The inquest was told that Marie Stopes had no system in place to ensure that nurses would re-check a patient’s notes after discharge to make sure all instructions, including prescriptions, had been followed.

Rose Bent, Alesha’s mother called the Marie Stopes helpline three days after the abortion, telling a nurse that Alesha was suffering stomach cramps and heavy bleeding. The nurse recommended Ibuprofen. Five days after the abortion, Alesha’s symptoms worsened and she died from a heart attack in the car on the way to the hospital.

Despite the claims of the abortion lobby that legal abortion has answered the problem of the “thousands” or “tens of thousands” of women dying from “illegal back-alley abortions,” researchers have found that legal abortions rank as the fifth leading cause of maternal death in the United States.  In 1972, the year before abortion was legalised in the US, the Centers for Disease Control reported 39 abortion related deaths.

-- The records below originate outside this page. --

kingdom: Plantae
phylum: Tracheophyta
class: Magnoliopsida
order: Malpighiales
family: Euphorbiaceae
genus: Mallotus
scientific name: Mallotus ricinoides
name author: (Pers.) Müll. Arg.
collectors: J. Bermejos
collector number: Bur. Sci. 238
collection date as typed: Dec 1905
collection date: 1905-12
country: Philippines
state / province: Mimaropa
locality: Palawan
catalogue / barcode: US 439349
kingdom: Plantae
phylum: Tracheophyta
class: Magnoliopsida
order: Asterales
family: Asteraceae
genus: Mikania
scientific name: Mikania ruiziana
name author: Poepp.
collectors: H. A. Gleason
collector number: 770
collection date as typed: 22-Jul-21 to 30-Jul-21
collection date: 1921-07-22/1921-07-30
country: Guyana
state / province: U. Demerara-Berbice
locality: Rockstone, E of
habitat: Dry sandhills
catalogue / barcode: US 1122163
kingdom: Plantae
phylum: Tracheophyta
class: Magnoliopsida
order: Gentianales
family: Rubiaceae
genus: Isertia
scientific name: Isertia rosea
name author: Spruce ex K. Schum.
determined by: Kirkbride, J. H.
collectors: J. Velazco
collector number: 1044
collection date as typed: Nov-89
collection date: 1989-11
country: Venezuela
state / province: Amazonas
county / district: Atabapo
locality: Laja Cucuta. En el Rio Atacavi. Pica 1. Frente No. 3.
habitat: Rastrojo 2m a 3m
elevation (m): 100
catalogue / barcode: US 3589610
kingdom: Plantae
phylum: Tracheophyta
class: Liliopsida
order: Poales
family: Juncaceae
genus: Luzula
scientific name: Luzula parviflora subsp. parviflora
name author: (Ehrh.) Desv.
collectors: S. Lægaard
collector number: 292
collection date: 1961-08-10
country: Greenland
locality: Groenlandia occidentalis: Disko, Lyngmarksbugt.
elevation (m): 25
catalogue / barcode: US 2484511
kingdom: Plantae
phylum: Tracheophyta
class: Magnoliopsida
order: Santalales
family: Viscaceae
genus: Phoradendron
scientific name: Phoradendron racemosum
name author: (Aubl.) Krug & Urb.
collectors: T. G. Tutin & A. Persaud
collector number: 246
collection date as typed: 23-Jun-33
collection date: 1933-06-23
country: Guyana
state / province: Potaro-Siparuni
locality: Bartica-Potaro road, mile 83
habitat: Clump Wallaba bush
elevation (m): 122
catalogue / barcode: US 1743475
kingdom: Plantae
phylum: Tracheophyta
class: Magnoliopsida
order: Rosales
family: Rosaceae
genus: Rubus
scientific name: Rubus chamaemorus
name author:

A recent study of pregnancy-associated deaths in Finland has shown that the risk of dying within a year after an abortion is several times higher than the risk of dying after miscarriage or childbirth. The statistical analysis unit of Finland’s National Research and Development Center for Welfare and Health found that women who obtained abortions were 76 percent more likely to die in the following year than non-pregnant women. The research found that of 281 women who had died within a year of their last pregnancy between 1987 and 1994, 27 died after giving birth, 48 after having had miscarriages or ectopic pregnancies, and 101 after having had abortions.

The leading causes of abortion related deaths are haemorrhage, infection, embolism, anaesthesia, and undiagnosed ectopic pregnancies.